__Exercise directions__
Every line in the records below that holds the word "Zaktualizowane" is to be copied.

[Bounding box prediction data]

◇ ◇ ◇ ◇ ◇ ◇ ◇

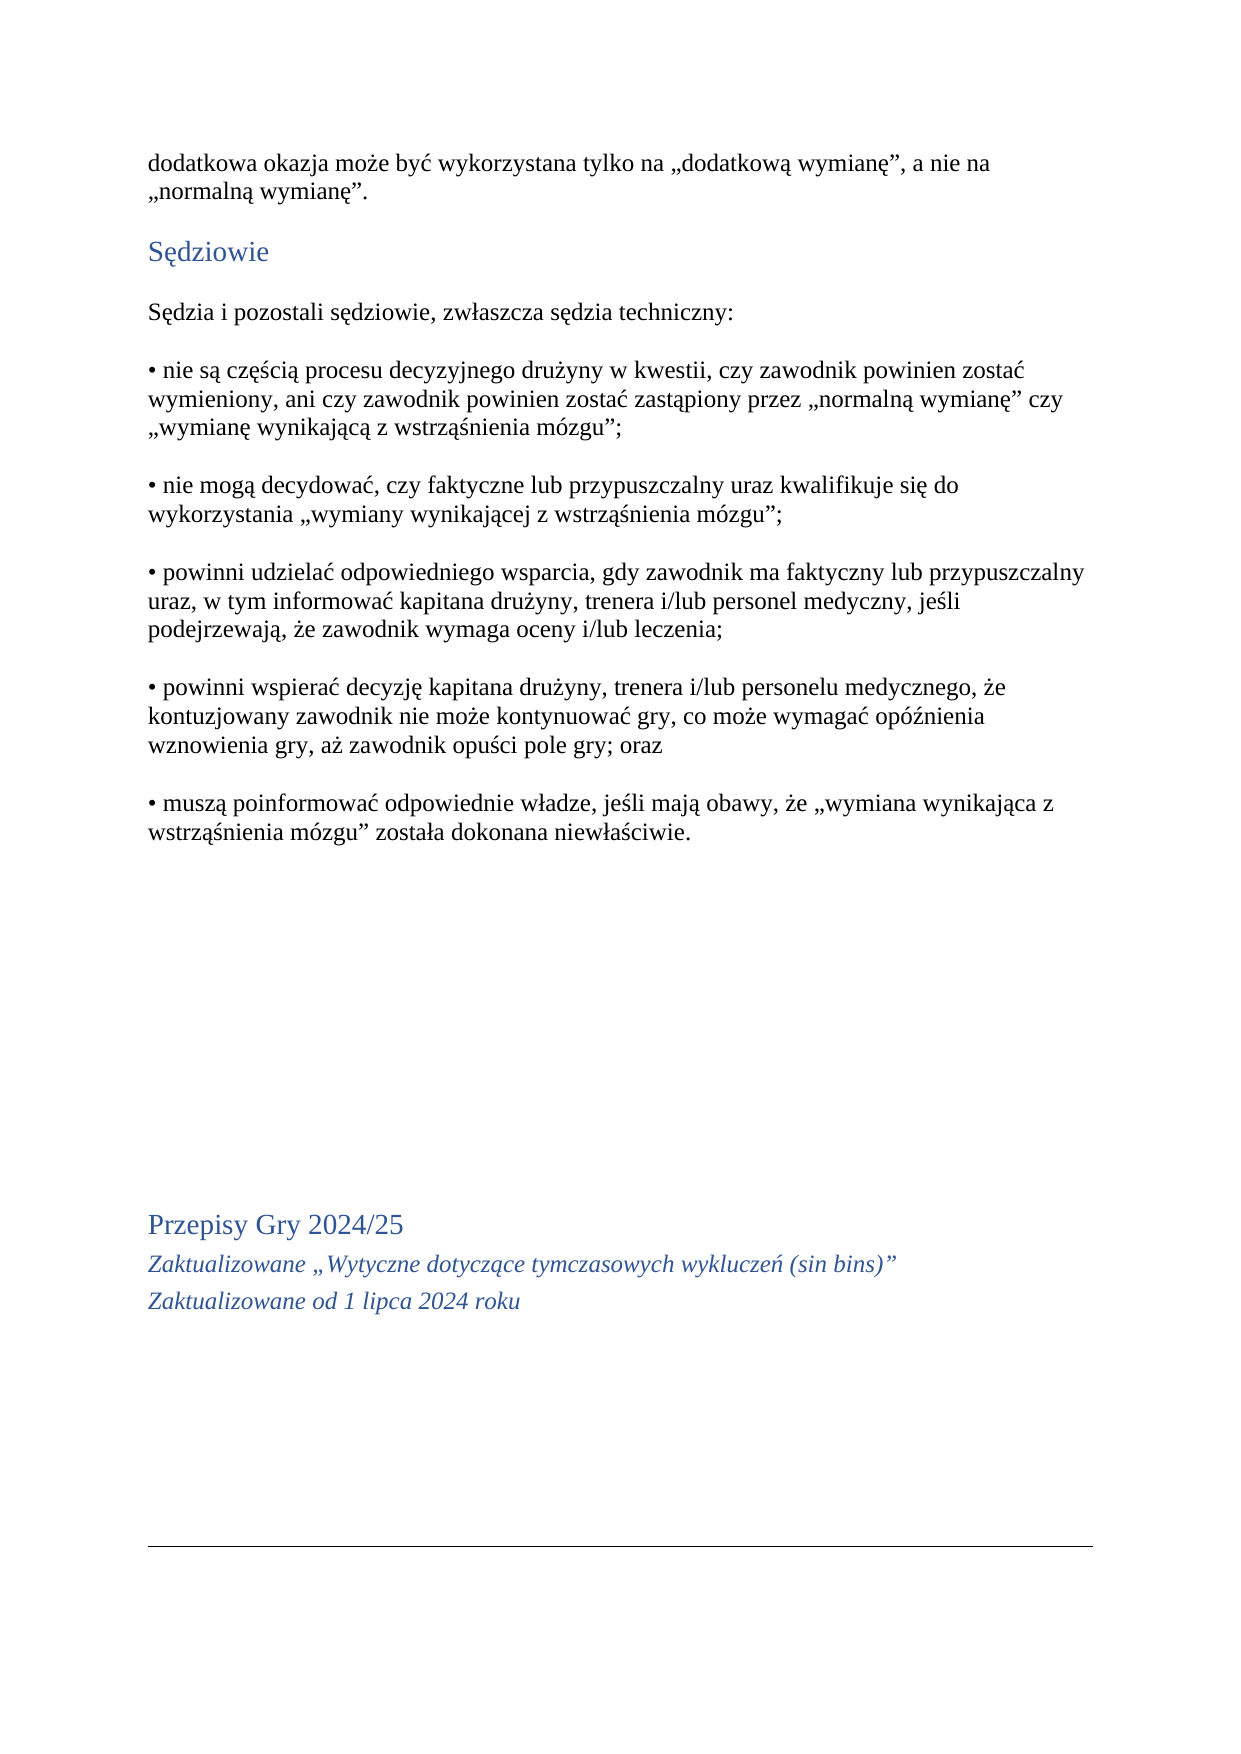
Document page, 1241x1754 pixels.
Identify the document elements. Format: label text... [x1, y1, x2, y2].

subtitle Sędziowie [148, 234, 1093, 268]
subtitle Zaktualizowane „Wytyczne dotyczące tymczasowych wykluczeń (sin bins)” [148, 1249, 1093, 1278]
text • nie są częścią procesu decyzyjnego drużyny w kwestii, czy zawodnik powinien zostać wymieniony, ani czy zawodnik powinien zostać zastąpiony przez „normalną wymianę” czy „wymianę wynikającą z wstrząśnienia mózgu”; [148, 355, 1093, 441]
subtitle Przepisy Gry 2024/25 [148, 1207, 1093, 1241]
text Sędzia i pozostali sędziowie, zwłaszcza sędzia techniczny: [148, 297, 1093, 326]
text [148, 148, 1093, 205]
text • powinni wspierać decyzję kapitana drużyny, trenera i/lub personelu medycznego, że kontuzjowany zawodnik nie może kontynuować gry, co może wymagać opóźnienia wznowienia gry, aż zawodnik opuści pole gry; oraz [148, 672, 1093, 759]
text • nie mogą decydować, czy faktyczne lub przypuszczalny uraz kwalifikuje się do wykorzystania „wymiany wynikającej z wstrząśnienia mózgu”; [148, 470, 1093, 528]
subtitle Zaktualizowane od 1 lipca 2024 roku [148, 1286, 1093, 1315]
text • muszą poinformować odpowiednie władze, jeśli mają obawy, że „wymiana wynikająca z wstrząśnienia mózgu” została dokonana niewłaściwie. [148, 788, 1093, 845]
text • powinni udzielać odpowiedniego wsparcia, gdy zawodnik ma faktyczny lub przypuszczalny uraz, w tym informować kapitana drużyny, trenera i/lub personel medyczny, jeśli podejrzewają, że zawodnik wymaga oceny i/lub leczenia; [148, 557, 1093, 643]
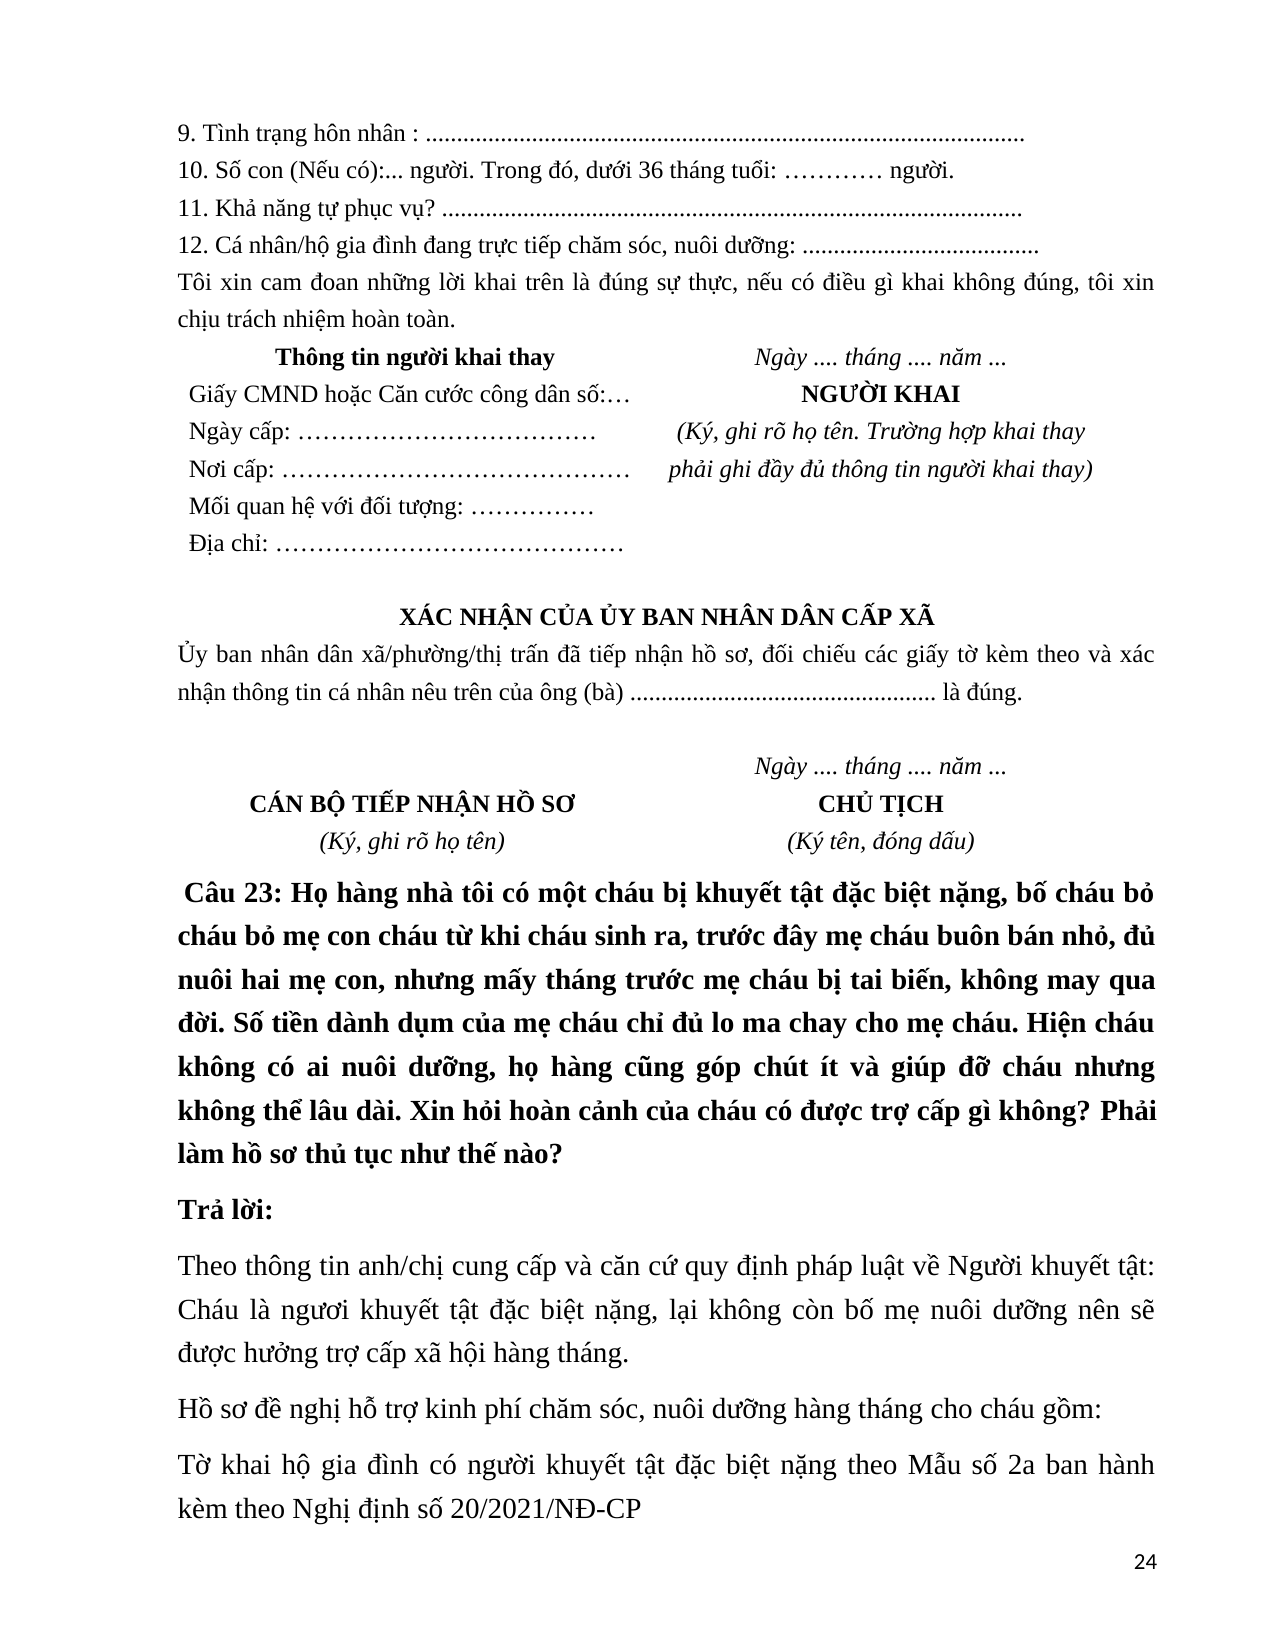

◇ ◇ ◇ ◇ ◇ ◇ ◇

__Response to the exercise__
subtitle Zaktualizowane „Wytyczne dotyczące tymczasowych wykluczeń (sin bins)” [148, 1249, 1093, 1278]
subtitle Zaktualizowane od 1 lipca 2024 roku [148, 1286, 1093, 1315]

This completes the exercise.